— Воробей!
— Еще один!
— Как настоящий…
— Настоящий!
— Да…
— А то!?
— И этот!
— Да!
— Ага…
— Смотри какая настоящая старушка!
— На Шапокляк похожа…
— Да!
— Вон Тетя Таня…
— Ольга Николаевна… со Светланой Николавной!
— Ну их…
— Вон жирный толстый дядька!
— Вон химоза…
— Тссс… услышит…
— Собака! Эй, собака!
Собака посмотрела и ушла…
— Собака настоящая! Мы тоже…
— Что?
— Настоящие с тобой! Цени момент!
— Ага…
— И если я тебя щаз поцелую, то на самом деле будет…
— А?
— А «а» на завтрак воробьи склевали!
— А…
— Вон мать твоя идет…
— Ага…
— Я, Саш, пойду. Она меня не любит…
— Любит!
— Я знаю, нет…
— Нет, любит…! Любит! То есть… она ведь всех не любит, не одну тебя… Меня она вообще не очень тоже…
— Ты ей не говори тогда, что я была…
— Я? Не скажу…
— Твоя была? — принюхавшись, спросила мать, крутя в руках флакон персидский.

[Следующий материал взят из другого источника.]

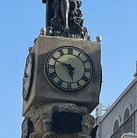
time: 5:48
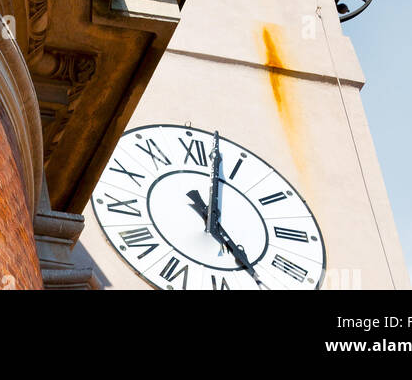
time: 5:02
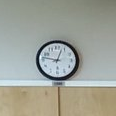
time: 12:46
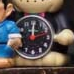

Шишин молча посмотрел на мать. Мать усмехнулась.
— Давай, давай, копай себе могилу. Крестьмя не лягу, идиот упрямый! — и мимо Шишина на кухню сумки понесла.
Весь мир казался елочной игрушкой, шариком волшебным, падал, падал прошлогодний снег… Рожи корча, Шишин к шарику и так, и сяк: то подойдет, то отойдет, то боком, то зажмурясь, посмотрит снова, отвернется, и опять. «Ведь ишь ты! — думал он. — С кавыкин пыж, а комната влезает… и стол, и стенки, и окно, и я, и пол, и дверь, и мать…»
— Ты хоть бы елку разобрал, март на дворе! — сказала мать, войдя, и тоже в шарик заглянула, выпучив глаза, поправила прическу, из шарика на Шишина взглянула с неприязнью, пошевелив губами, и ушла.
«Как рыба проплыла», — подумал он.
Танюша пальцем постучала по стеклу.
— Смотри, я палец ей приставлю, она и приплывет…
— Ого!
— Такая рыба злая! И думает, что палец может схряпать, на! Ну, на! Что, съела? А тут стекло, видал?
— Ага…
— А если б не стекло, то схряпала бы, точно…
— Факт!
— Пиранья наверно…
— Да, акула…
— Они людей едят почище всех акул… я видела в «Мире животных». Я эту рыбу не люблю, на завучиху нашу — посмотри, — похожа!
— Да… А та на Анну Николавну…
— А эта вон вообще на физрука… «Амебы, на козла! По росту расс-с-чи-тайсь!»
— Ага…
— А золотая на — литричку. Здрасте, Ольга Алексанна! Можно вам желанье загадать?
Он подождал, прислушиваясь, не войдет ли снова мать, мать так любила сделать: выйти и влететь, как будто что-нибудь забыла, сама проверить, разбирает Шишин елку или нет…
— Ой, елка у тебя! Как здоровско… — сказала Таня, в комнату входя. — Я тоже не хотела разбирать до следующего года, а мама мне та-а-кой скандал!
— Я третий год уже не разбираю…
— Ух ты! Вот мне бы так… А мать что говорит?